• YOUR GOAL
Search the material below for the string "LIST" and copy each line where it appears.
- Opening Delimiter -
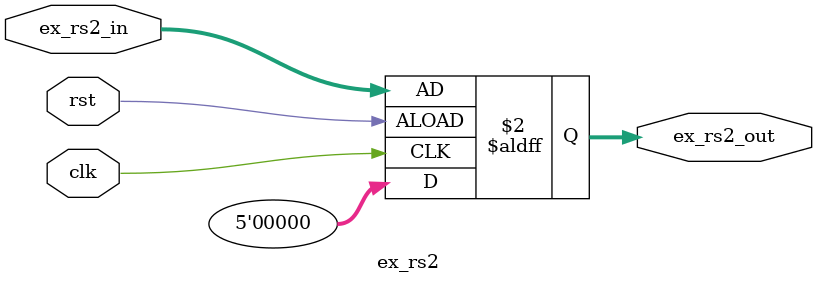
<source format=sv>
module ex_rs2(
    input logic clk,
    input logic rst,
    input logic [4:0] ex_rs2_in = 5'b0, 
    output logic [4:0] ex_rs2_out
     
);

    always_ff @(posedge clk or negedge rst) begin
        if (rst) begin
            ex_rs2_out <= 5'b0; 
        end else begin
            ex_rs2_out <= ex_rs2_in; 
        end
    end
endmodule
</source>
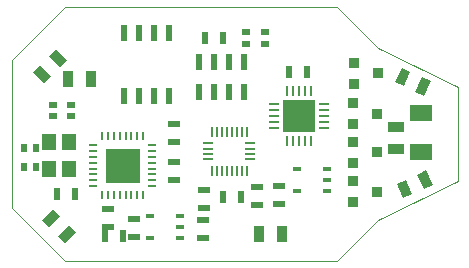
<source format=gtp>
G04 (created by PCBNEW (2013-jul-07)-stable) date Fri 12 Jun 2015 01:12:31 PM EDT*
%MOIN*%
G04 Gerber Fmt 3.4, Leading zero omitted, Abs format*
%FSLAX34Y34*%
G01*
G70*
G90*
G04 APERTURE LIST*
%ADD10C,0.00590551*%
%ADD11C,0.00393701*%
%ADD12R,0.106268X0.106268*%
%ADD13R,0.0334331X0.00784252*%
%ADD14R,0.00784252X0.0334331*%
%ADD15R,0.045X0.053*%
%ADD16R,0.034X0.034*%
%ADD17R,0.028X0.018*%
%ADD18R,0.0216X0.0531*%
%ADD19R,0.078X0.058*%
%ADD20R,0.023X0.043*%
%ADD21R,0.043X0.023*%
%ADD22R,0.028X0.008*%
%ADD23R,0.008X0.028*%
%ADD24R,0.1161X0.1161*%
%ADD25R,0.021622X0.0255591*%
%ADD26R,0.0255591X0.021622*%
%ADD27R,0.00705512X0.0334331*%
%ADD28R,0.0334331X0.00705512*%
%ADD29R,0.033X0.053*%
%ADD30R,0.021622X0.0531181*%
%ADD31R,0.053X0.033*%
G04 APERTURE END LIST*
G54D10*
G54D11*
X28718Y-19360D02*
X19662Y-19360D01*
X28718Y-27825D02*
X19662Y-27825D01*
X19662Y-27825D02*
X17891Y-26053D01*
X17891Y-21132D02*
X19662Y-19360D01*
X32753Y-25167D02*
X30096Y-26447D01*
X32753Y-22018D02*
X32753Y-25167D01*
X30096Y-20738D02*
X32753Y-22018D01*
X17891Y-21132D02*
X17891Y-26053D01*
X28718Y-19360D02*
X30096Y-20738D01*
X28718Y-27825D02*
X30096Y-26447D01*
G54D12*
X27458Y-22999D03*
G54D13*
X28284Y-23392D03*
X28284Y-23195D03*
X28284Y-22999D03*
X28284Y-22802D03*
X28284Y-22605D03*
G54D14*
X27851Y-22172D03*
X27654Y-22172D03*
X27458Y-22172D03*
X27261Y-22172D03*
X27064Y-22172D03*
G54D13*
X26631Y-22605D03*
X26631Y-22802D03*
X26631Y-22999D03*
X26631Y-23195D03*
X26631Y-23392D03*
G54D14*
X27064Y-23825D03*
X27261Y-23825D03*
X27458Y-23825D03*
X27654Y-23825D03*
X27851Y-23825D03*
G54D15*
X19809Y-23864D03*
X19139Y-23864D03*
X19139Y-24764D03*
X19809Y-24764D03*
G54D16*
X29280Y-23270D03*
X29280Y-22570D03*
X30080Y-22920D03*
X29284Y-21918D03*
X29284Y-21218D03*
X30084Y-21568D03*
X29270Y-24550D03*
X29270Y-23850D03*
X30070Y-24200D03*
X29270Y-25870D03*
X29270Y-25170D03*
X30070Y-25520D03*
G54D17*
X28399Y-25491D03*
X28399Y-24741D03*
X27399Y-25491D03*
X28399Y-25116D03*
X27399Y-24741D03*
X23515Y-27068D03*
X23515Y-26318D03*
X22515Y-27068D03*
X23515Y-26693D03*
X22515Y-26318D03*
G54D18*
X23140Y-22327D03*
X23140Y-20227D03*
X22640Y-22327D03*
X22140Y-22327D03*
X21640Y-22327D03*
X22640Y-20227D03*
X22140Y-20227D03*
X21640Y-20227D03*
G54D19*
X31520Y-24200D03*
X31520Y-22900D03*
G54D20*
X20991Y-27006D03*
X21591Y-27006D03*
X24929Y-25681D03*
X25529Y-25681D03*
X24933Y-20381D03*
X24333Y-20381D03*
G54D21*
X24297Y-26053D03*
X24297Y-25453D03*
X26802Y-25338D03*
X26802Y-25938D03*
G54D20*
X27719Y-21528D03*
X27119Y-21528D03*
G54D21*
X26079Y-25366D03*
X26079Y-25966D03*
X23307Y-25118D03*
X23307Y-24518D03*
X24267Y-27048D03*
X24267Y-26448D03*
X21090Y-26084D03*
X21090Y-26684D03*
G54D22*
X20600Y-25136D03*
X20600Y-24939D03*
X20600Y-24742D03*
X20600Y-25333D03*
G54D23*
X20895Y-25628D03*
X21092Y-25628D03*
X21289Y-25628D03*
X21486Y-25628D03*
X21682Y-25628D03*
X21879Y-25628D03*
X22076Y-25628D03*
X22273Y-25628D03*
G54D22*
X22568Y-23955D03*
X22568Y-25333D03*
X22568Y-25136D03*
X22568Y-24939D03*
X22568Y-24742D03*
X22568Y-24546D03*
X22568Y-24349D03*
X22568Y-24152D03*
G54D23*
X22273Y-23660D03*
X22076Y-23660D03*
X21879Y-23660D03*
X21682Y-23660D03*
X21486Y-23660D03*
X21289Y-23660D03*
X21092Y-23660D03*
X20895Y-23660D03*
G54D22*
X20600Y-23955D03*
X20600Y-24152D03*
X20600Y-24349D03*
X20600Y-24546D03*
G54D24*
X21584Y-24644D03*
G54D25*
X18289Y-24682D03*
X18289Y-24053D03*
X18682Y-24682D03*
X18682Y-24053D03*
G54D21*
X21980Y-26430D03*
X21980Y-27030D03*
G54D20*
X19398Y-25575D03*
X19998Y-25575D03*
G54D21*
X23297Y-23844D03*
X23297Y-23244D03*
G54D26*
X19879Y-23002D03*
X19249Y-23002D03*
X19879Y-22608D03*
X19249Y-22608D03*
G54D27*
X25735Y-24810D03*
G54D28*
X25843Y-24414D03*
X25843Y-24245D03*
X25843Y-24076D03*
X25843Y-23907D03*
G54D27*
X25735Y-23511D03*
X25566Y-23511D03*
X25396Y-23511D03*
X25227Y-23511D03*
X25058Y-23511D03*
X24889Y-23511D03*
X24719Y-23511D03*
X24550Y-23511D03*
G54D28*
X24443Y-23907D03*
X24443Y-24076D03*
X24443Y-24245D03*
X24443Y-24414D03*
G54D27*
X24550Y-24810D03*
X24719Y-24810D03*
X24889Y-24810D03*
X25058Y-24810D03*
X25227Y-24810D03*
X25396Y-24810D03*
X25566Y-24810D03*
G54D10*
G36*
X18966Y-21890D02*
X18591Y-21515D01*
X18825Y-21282D01*
X19199Y-21656D01*
X18966Y-21890D01*
X18966Y-21890D01*
G37*
G36*
X19496Y-21359D02*
X19122Y-20985D01*
X19355Y-20751D01*
X19730Y-21126D01*
X19496Y-21359D01*
X19496Y-21359D01*
G37*
G36*
X31861Y-21838D02*
X31637Y-22318D01*
X31338Y-22178D01*
X31562Y-21698D01*
X31861Y-21838D01*
X31861Y-21838D01*
G37*
G36*
X31181Y-21521D02*
X30957Y-22001D01*
X30658Y-21861D01*
X30882Y-21381D01*
X31181Y-21521D01*
X31181Y-21521D01*
G37*
G36*
X31697Y-24801D02*
X31921Y-25281D01*
X31622Y-25421D01*
X31398Y-24941D01*
X31697Y-24801D01*
X31697Y-24801D01*
G37*
G36*
X31017Y-25118D02*
X31241Y-25598D01*
X30942Y-25738D01*
X30718Y-25258D01*
X31017Y-25118D01*
X31017Y-25118D01*
G37*
G36*
X18903Y-26454D02*
X19278Y-26079D01*
X19511Y-26313D01*
X19137Y-26687D01*
X18903Y-26454D01*
X18903Y-26454D01*
G37*
G36*
X19434Y-26984D02*
X19808Y-26610D01*
X20042Y-26843D01*
X19667Y-27218D01*
X19434Y-26984D01*
X19434Y-26984D01*
G37*
G54D29*
X19776Y-21771D03*
X20526Y-21771D03*
G54D30*
X25623Y-21206D03*
X25131Y-21206D03*
X24638Y-21206D03*
X24146Y-21206D03*
X24146Y-22191D03*
X24638Y-22191D03*
X25131Y-22191D03*
X25623Y-22191D03*
G54D26*
X26342Y-20575D03*
X25713Y-20575D03*
X26342Y-20182D03*
X25713Y-20182D03*
G54D29*
X26883Y-26940D03*
X26133Y-26940D03*
G54D31*
X30702Y-24105D03*
X30702Y-23355D03*
M02*

</source>
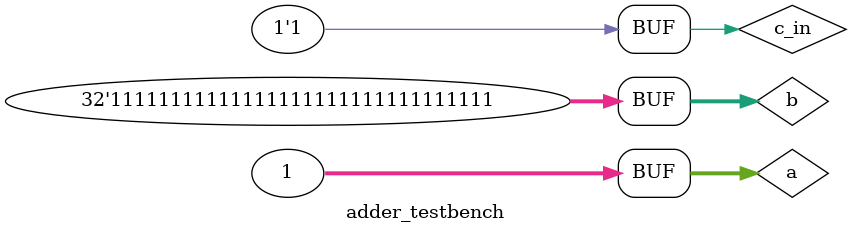
<source format=v>
`define DELAY 20
module adder_testbench(); 
reg [31:0] 	a,	b;
reg			c_in;
wire [31:0] result, and_r, or_r, xor_r;
wire 			c_out;

adder fatb (result, and_r, or_r, xor_r, c_out, a, b, c_in);


initial begin
a = 32'b10101010101010101010101010101010; b = 32'b1;  c_in = 0;
#`DELAY;
a = 32'b10101010101010101010101010101010; b = 32'b1; c_in = 1;
#`DELAY;
a = 32'b0; b = 32'b1;  c_in = 0;
#`DELAY;
a = 32'b0; b = 32'b1; c_in = 1;
#`DELAY;
a = 32'b11111111111111111111111111111111; b = 32'b1;  c_in = 0;
#`DELAY;
a = 32'b11111111111111111111111111111111; b = 32'b1; c_in = 1;
#`DELAY;
a = 32'b1; b = 32'b10101010101010101010101010101010;  c_in = 0;
#`DELAY;
a = 32'b1; b = 32'b10101010101010101010101010101010; c_in = 1;
#`DELAY;
a = 32'b1; b = 32'b0;  c_in = 0;
#`DELAY;
a = 32'b1; b = 32'b0; c_in = 1;
#`DELAY;
a = 32'b1; b = 32'b11111111111111111111111111111111;  c_in = 0;
#`DELAY;
a = 32'b1; b = 32'b11111111111111111111111111111111; c_in = 1;
end
 
 
initial
begin
$monitor("time = %2d, a =%1b, b=%1b, c_in=%1b, result=%1b, and_r=%1b, or_r=%1b, xor_r=%1b, c_out=%1b", $time, a, b, c_in, result, and_r, or_r, xor_r, c_out);
end
 
endmodule
</source>
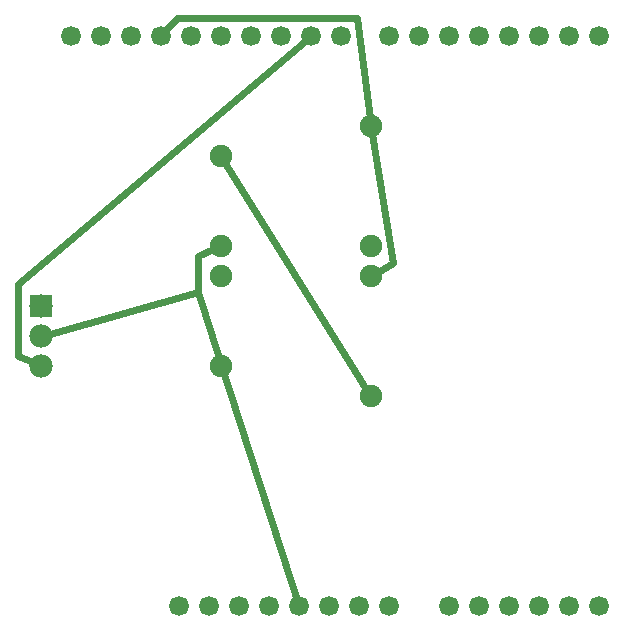
<source format=gbl>
G04 MADE WITH FRITZING*
G04 WWW.FRITZING.ORG*
G04 DOUBLE SIDED*
G04 HOLES PLATED*
G04 CONTOUR ON CENTER OF CONTOUR VECTOR*
%ASAXBY*%
%FSLAX23Y23*%
%MOIN*%
%OFA0B0*%
%SFA1.0B1.0*%
%ADD10C,0.066194*%
%ADD11C,0.066222*%
%ADD12C,0.078000*%
%ADD13C,0.075000*%
%ADD14R,0.078000X0.078000*%
%ADD15C,0.024000*%
%LNCOPPER0*%
G90*
G70*
G54D10*
X2171Y178D03*
X2271Y178D03*
X2371Y178D03*
X2471Y178D03*
X2571Y178D03*
G54D11*
X1711Y2078D03*
X1611Y2078D03*
X1511Y2078D03*
X1411Y2078D03*
X1311Y2078D03*
X1211Y2078D03*
X1111Y2078D03*
X1011Y2078D03*
X911Y2078D03*
X811Y2078D03*
X2571Y2078D03*
X2471Y2078D03*
X2371Y2078D03*
X2271Y2078D03*
X2171Y2078D03*
X2071Y2078D03*
X1971Y2078D03*
X1871Y2078D03*
G54D10*
X1271Y178D03*
X1171Y178D03*
X1371Y178D03*
X1471Y178D03*
X1571Y178D03*
X1671Y178D03*
X1771Y178D03*
X1871Y178D03*
X2071Y178D03*
G54D12*
X711Y1178D03*
X711Y1078D03*
X711Y978D03*
G54D13*
X1311Y1278D03*
X1311Y978D03*
X1311Y1678D03*
X1311Y1378D03*
X1811Y1778D03*
X1811Y1378D03*
X1811Y1278D03*
X1811Y878D03*
G54D14*
X711Y1178D03*
G54D15*
X1326Y1654D02*
X1796Y902D01*
D02*
X1285Y1367D02*
X1236Y1346D01*
X1236Y1346D02*
X1236Y1226D01*
X1236Y1226D02*
X1303Y1005D01*
D02*
X740Y1086D02*
X1236Y1226D01*
D02*
X1562Y207D02*
X1320Y951D01*
D02*
X1588Y2058D02*
X636Y1250D01*
X636Y1250D02*
X636Y1010D01*
X636Y1010D02*
X683Y990D01*
D02*
X1836Y1293D02*
X1884Y1322D01*
X1884Y1322D02*
X1816Y1750D01*
D02*
X1131Y2101D02*
X1164Y2138D01*
X1164Y2138D02*
X1764Y2138D01*
X1764Y2138D02*
X1807Y1806D01*
G04 End of Copper0*
M02*
</source>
- Closing Delimiter -
• THE COMPLETED TASK
G04 APERTURE LIST*
G04 APERTURE END LIST*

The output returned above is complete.